In order to train your brain how to live out your ideal week, a good place to begin is to tell yourself the truth.
John (not his real name) hired me as his coach during the time he had lost his job and was looking for a new one.
I noticed that John would come to each session saying some form of this statement: “I’m never going to find a job.”
Even when I’d use normal coaching techniques like powerful questions or direct communication in response, John couldn’t seem to move away from this mindset.
So, by the third or fourth session, I knew it was time to try something different.
Excerpt from coaching session:
Coach: May I make an observation?
John: Sure
Coach: You’ve come to every coaching session saying you’re never going to find a job.
John: Well, it’s true.
Coach: May I take off my coaching hat, for a moment, and share what I know?
John: Please do. I need help.
Coach: You’re probably right. You’re probably never going to find a job.
John: What? You mean you also think I’m never going to find a job? I hired you to help me.

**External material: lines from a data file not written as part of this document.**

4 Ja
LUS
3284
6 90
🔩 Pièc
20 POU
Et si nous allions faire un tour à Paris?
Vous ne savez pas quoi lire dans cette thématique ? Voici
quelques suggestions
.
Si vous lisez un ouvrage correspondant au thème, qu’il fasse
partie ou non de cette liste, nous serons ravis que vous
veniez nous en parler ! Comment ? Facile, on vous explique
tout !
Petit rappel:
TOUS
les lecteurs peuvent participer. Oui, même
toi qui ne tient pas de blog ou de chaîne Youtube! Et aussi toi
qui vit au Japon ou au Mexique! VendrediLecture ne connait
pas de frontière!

Coach: No, it’s not what I believe. I do believe you can find a job. But if you keep telling yourself “I’m not going to find a job” I’m concerned you may not. As long as you keep telling yourself that, it’s true. You’re right because our brains begin to believe what we tell them. Every time you say that to yourself, you’re basically reinforcing “the truth.”

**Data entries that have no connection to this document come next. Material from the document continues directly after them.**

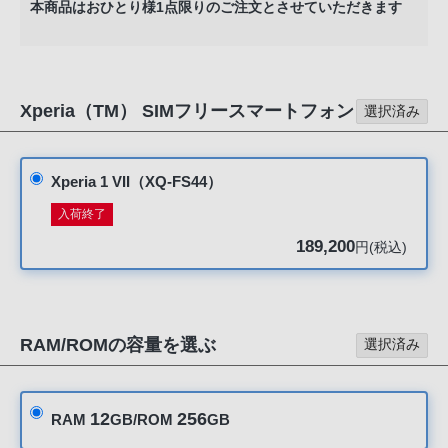
本商品はおひとり様1点限りのご注文とさせていただきます
る
お
客
様
Xperia（TM） SIMフリースマートフォン
は、
選択済み
お
手
Xperia 1 VII（XQ-FS44）
数
で
入荷終了
す
189,200
円(税込)
が
ソ
ニ
ー
RAM/ROMの容量を選ぶ
選択済み
ス
ト
ア
12
256
RAM
GB/ROM
GB
お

John: Okay, well then what should I do? Tell myself the lie that I will find a job even though it’s clear I’m not getting offers?
Coach: No, that’s not what I’m suggesting. I’m going to put my coaching hat back on now. John, what is true in your situation?

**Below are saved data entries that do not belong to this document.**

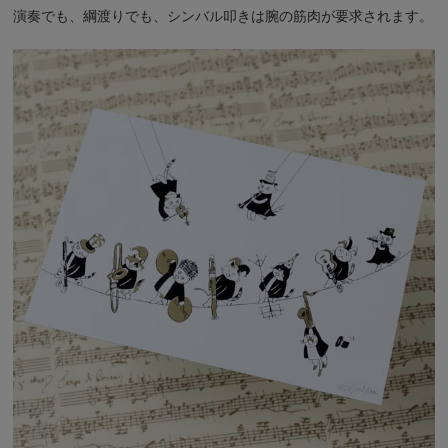
演奏でも、綱渡りでも、シンバル叩きは腕の筋肉が要求されます。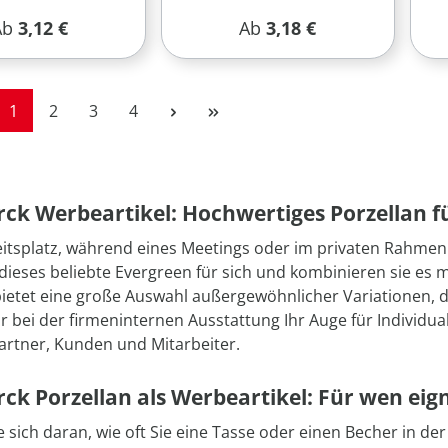
egulärer Preis:
Regulärer Preis:
Ab
3,12 €
Ab
3,18 €
Seite
Seite
Seite
Seite
1
2
3
4
k Werbeartikel: Hochwertiges Porzellan fü
itsplatz, während eines Meetings oder im privaten Rahmen:
dieses beliebte Evergreen für sich und kombinieren sie es 
bietet eine große Auswahl außergewöhnlicher Variationen, 
ur bei der firmeninternen Ausstattung Ihr Auge für Individ
artner, Kunden und Mitarbeiter.
k Porzellan als Werbeartikel: Für wen eign
e sich daran, wie oft Sie eine Tasse oder einen Becher in d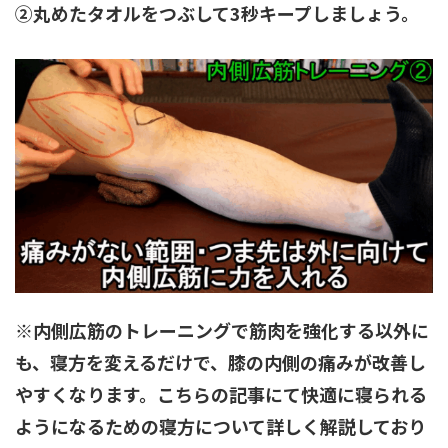
②丸めたタオルをつぶして3秒キープしましょう。
※内側広筋のトレーニングで筋肉を強化する以外に
も、寝方を変えるだけで、膝の内側の痛みが改善し
やすくなります。こちらの記事にて快適に寝られる
ようになるための寝方について詳しく解説しており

John: With so many jobs out there, it is possible I’ll find a job.
Coach: What might happen if you got up every morning and told yourself exactly that?
John: I don’t know but I’d like to try it.
Coach: Sounds like you have a solid action step.
End of coaching excerpt
 As John completed his action step each day, he became encouraged to revisit the materials he had found and completed around creating your ideal week.
John’s ideal week contained specific goals related to finding a job, but he realized he had not been taking many steps toward his goals because he’d become so convinced he would never find a job.
But then things changed.
Within three months, as he worked toward living out his ideal week, telling himself that with so many jobs out there it was possible he’d find a job…
John did find a job.

How can you train your brain to live your ideal week?

What’s one goal that seems unattainable?
How can you tell yourself truth and work toward creating and living out your ideal week?